The numbers land in the middle of a global scramble for high-bandwidth memory, the specialised chips that sit next to AI accelerators and feed them data fast enough to keep expensive compute from idling. The Decoder reports that Samsung and SK Hynix together control nearly 80 percent of the global market for high-bandwidth memory chips, which makes their domestic buildout less a normal capex cycle than a supply-chain decision that ripples through every company renting or building AI capacity.
Price signals are already doing much of the policy work. Jefferies Equity Research projects memory chip prices could rise sharply through late 2026 and into 2027, and The Decoder links those increases to higher costs in consumer electronics. When components that used to be a rounding error become a constraint, the bargaining power shifts from device brands and cloud customers toward the handful of suppliers that can deliver at scale.
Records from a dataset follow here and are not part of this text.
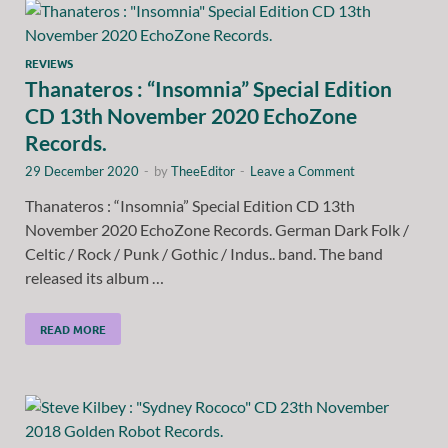
REVIEWS
Thanateros : “Insomnia” Special Edition
CD 13th November 2020 EchoZone
Records.
29 December 2020
-
by
TheeEditor
-
Leave a Comment
Thanateros : “Insomnia” Special Edition CD 13th
November 2020 EchoZone Records. German Dark Folk /
Celtic / Rock / Punk / Gothic / Indus.. band. The band
released its album …
READ MORE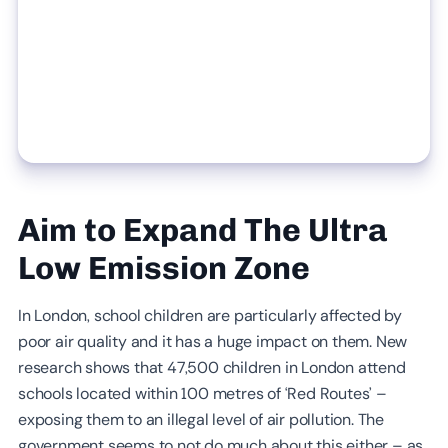
Aim to Expand The Ultra
Low Emission Zone
In London, school children are particularly affected by
poor air quality and it has a huge impact on them. New
research shows that 47,500 children in London attend
schools located within 100 metres of ‘Red Routes’ –
exposing them to an illegal level of air pollution. The
government seems to not do much about this either – as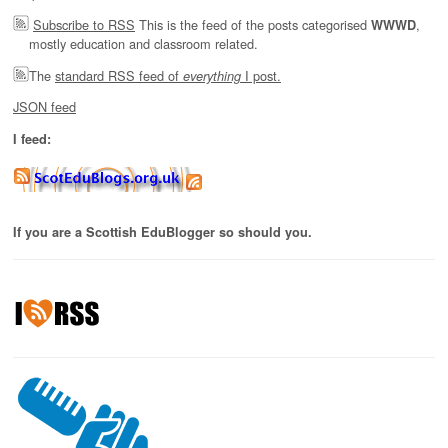
Subscribe to RSS
This is the feed of the posts categorised
,
WWWD
mostly education and classroom related.
The
standard RSS feed of
I post.
everything
JSON feed
I feed:
If you are a Scottish EduBlogger so should you.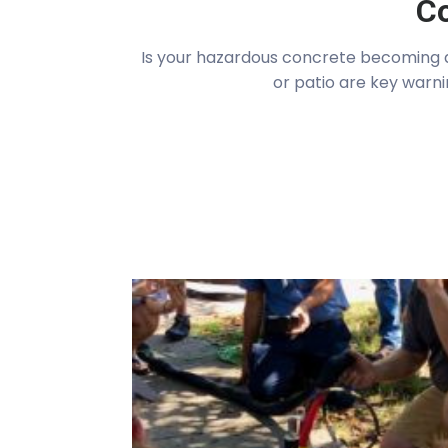
Co
Is your hazardous concrete becoming a 
or patio are key warni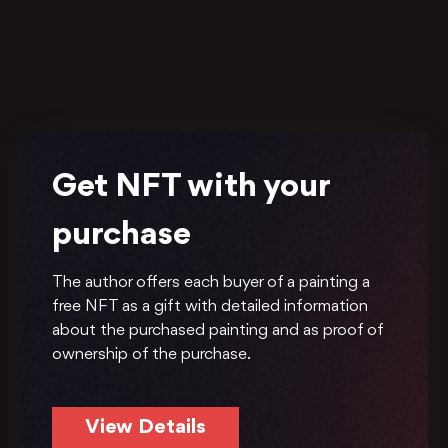
Get NFT with your
purchase
The author offers each buyer of a painting a
free NFT as a gift with detailed information
about the purchased painting and as proof of
ownership of the purchase.
View Details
The plan also underlines how “AI” spending keeps turning into construction and geography. The Decoder says hundreds of trillions of won are allocated for building four new factories in the country’s southwest region, with additional spending for a packaging centre and longer-term funding for next-generation chips. Governments can announce national AI strategies, but the operational bottlenecks still show up as permits, grids, water, trained technicians, and a limited number of sites where fabs can be expanded without breaking logistics.
For the rest of the world, the risk is not just higher prices but tighter coupling: a larger share of critical AI hardware capacity concentrated in one country, supported by state policy, and timed around when new production can realistically come online. The Decoder notes that new capacity is expected later in the decade, implying that the near-term market remains defined by scarcity.
In the meantime, the market is pricing memory like a strategic asset while the factories that could relieve it are still drawings, land, and budget lines.